Cytotoxicity Assay to Determine Apoptotic Activity of the CTLA-4•FasL and B2M•FasL Chimeric Proteins

To determine whether CTLA-4•FasL and B2M•FasL proteins display agonist functioning, protein-containing cell culture supernatants were tested for the induction of apoptosis of Fas-sensitive Jurkat T cells. Apoptosis was measured by a radiometric DNA fragmentation assay.

Assays were performed in triplicate, as described by Matzinger (1991) with a few modifications. Jurkat cells in exponential growth phase were labeled at 37° C. for 4 to 5 hours with 3 microcuries of 3H-thymidine (ICN, Costa Mesa, Calif.) per mL of R10 medium, pelleted, and washed twice. Cells were resuspended at 2×105/mL, and 0.1 mL of this cell suspension was added to each well. Clarified supernatants containing CTLA-4•FasL or B2M•FasL were diluted into R10, and 0.1 mL of these supernatants was added per well to round bottom 96 well tissue culture plates. Anti-Flag antibody was added as cross-linker at 0.5 micrograms per mL to indicated samples. Pre-incubation of cells with defined quantities of CTLA-4•FasL or B2M•FasL was performed on ice for one hour, followed by centrifugation (6 minutes at 400×g) and two washes with R10. For cell-cell killing assays, 104 pre-treated effector cells were added per well. Cultures were incubated overnight at 37° C., and radiolabeled DNA was harvested onto glass filters for scintillation counting. In blocking experiments, antibodies were either pre-incubated with Jurkat cells (anti-Fas, clone ZB4, Coulter Inununotech) or with chimeric protein-containing supernatants (anti-FasL). Percent Fas-dependent specific lysis=100×{(spontaneous release−experimental)/(spontaneous release)}. Maximal killing ranged from 40-70% depending on the assay. Soluble CTLA-4•FasL proteins display low potency cytotoxicity against Jurkat cells, which is potentiated by co-incubation with CD80/CD86 positive Daudi cells (FIG. 1A). Supernatants containing known quantities of CTLA-4•FasL proteins, as indicated on the x-axis of FIG. 1A, were titrated into wells. Absence or presence of added Daudi cells are indicated by open circles and filled squares, respectively, in FIG. 1A. As can be seen in the figure, CTLA-4•FasL displays dose-dependent killing of Jurkat cells from 1-100 ng/ml.

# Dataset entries

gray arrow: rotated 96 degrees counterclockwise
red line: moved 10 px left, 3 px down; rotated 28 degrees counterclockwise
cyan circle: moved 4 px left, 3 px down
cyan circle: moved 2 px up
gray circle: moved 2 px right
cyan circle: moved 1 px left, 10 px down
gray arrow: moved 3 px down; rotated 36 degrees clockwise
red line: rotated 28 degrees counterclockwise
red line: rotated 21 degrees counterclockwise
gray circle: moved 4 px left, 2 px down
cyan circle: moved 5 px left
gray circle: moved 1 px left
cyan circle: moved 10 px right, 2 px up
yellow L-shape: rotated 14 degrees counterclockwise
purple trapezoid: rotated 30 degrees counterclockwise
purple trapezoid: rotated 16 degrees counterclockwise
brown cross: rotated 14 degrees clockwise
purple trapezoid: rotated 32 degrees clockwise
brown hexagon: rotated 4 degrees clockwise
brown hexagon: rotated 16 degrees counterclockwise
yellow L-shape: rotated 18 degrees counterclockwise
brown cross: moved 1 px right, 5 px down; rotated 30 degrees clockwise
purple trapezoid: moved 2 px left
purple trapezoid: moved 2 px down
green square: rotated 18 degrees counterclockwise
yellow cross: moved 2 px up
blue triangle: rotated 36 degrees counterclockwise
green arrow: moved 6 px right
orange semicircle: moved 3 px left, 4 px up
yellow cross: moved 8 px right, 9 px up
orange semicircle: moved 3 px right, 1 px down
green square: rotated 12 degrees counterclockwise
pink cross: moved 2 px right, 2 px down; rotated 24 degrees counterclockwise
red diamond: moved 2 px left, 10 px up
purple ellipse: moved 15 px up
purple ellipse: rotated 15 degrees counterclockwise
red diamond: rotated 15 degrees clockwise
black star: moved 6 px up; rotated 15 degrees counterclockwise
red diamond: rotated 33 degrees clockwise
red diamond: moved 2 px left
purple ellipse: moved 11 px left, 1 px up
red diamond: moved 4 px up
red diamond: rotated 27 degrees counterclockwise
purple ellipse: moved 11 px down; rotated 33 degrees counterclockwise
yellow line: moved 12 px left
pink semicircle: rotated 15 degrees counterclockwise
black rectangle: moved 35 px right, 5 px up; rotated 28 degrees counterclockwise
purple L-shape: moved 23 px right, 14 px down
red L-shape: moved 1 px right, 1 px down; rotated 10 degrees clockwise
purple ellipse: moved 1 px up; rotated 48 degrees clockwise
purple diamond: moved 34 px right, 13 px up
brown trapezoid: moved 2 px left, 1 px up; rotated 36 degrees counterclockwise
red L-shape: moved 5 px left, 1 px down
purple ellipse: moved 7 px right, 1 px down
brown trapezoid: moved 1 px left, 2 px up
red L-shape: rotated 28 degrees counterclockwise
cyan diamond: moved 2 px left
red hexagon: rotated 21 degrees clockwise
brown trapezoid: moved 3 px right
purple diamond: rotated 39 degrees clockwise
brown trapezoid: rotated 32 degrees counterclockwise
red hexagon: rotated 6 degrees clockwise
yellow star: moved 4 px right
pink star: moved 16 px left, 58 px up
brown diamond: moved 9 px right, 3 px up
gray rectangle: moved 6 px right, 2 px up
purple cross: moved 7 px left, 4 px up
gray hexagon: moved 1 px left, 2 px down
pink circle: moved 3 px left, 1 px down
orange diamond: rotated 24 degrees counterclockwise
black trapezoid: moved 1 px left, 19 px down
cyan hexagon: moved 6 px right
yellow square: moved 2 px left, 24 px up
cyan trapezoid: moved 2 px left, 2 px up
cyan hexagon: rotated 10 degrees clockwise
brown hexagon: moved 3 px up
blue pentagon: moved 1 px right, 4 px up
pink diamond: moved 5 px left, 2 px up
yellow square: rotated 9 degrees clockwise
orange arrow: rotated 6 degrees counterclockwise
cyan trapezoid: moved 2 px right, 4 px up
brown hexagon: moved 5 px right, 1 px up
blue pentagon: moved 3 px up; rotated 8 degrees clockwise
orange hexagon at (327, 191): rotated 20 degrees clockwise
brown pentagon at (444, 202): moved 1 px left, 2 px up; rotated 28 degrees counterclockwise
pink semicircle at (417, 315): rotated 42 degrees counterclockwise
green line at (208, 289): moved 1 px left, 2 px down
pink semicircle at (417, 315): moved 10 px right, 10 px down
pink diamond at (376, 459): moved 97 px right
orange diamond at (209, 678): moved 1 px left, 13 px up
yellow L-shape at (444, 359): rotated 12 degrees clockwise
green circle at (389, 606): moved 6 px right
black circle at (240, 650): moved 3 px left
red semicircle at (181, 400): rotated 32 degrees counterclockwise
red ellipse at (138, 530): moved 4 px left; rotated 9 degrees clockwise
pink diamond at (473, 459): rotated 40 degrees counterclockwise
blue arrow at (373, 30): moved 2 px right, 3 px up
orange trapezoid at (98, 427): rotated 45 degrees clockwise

# WORK TO COMPLETE
List every antibody named in the cytotoxicity assay text above.

# WRITTEN ANSWER
- Anti-Flag antibody
- Anti-Fas (clone ZB4)
- Anti-FasL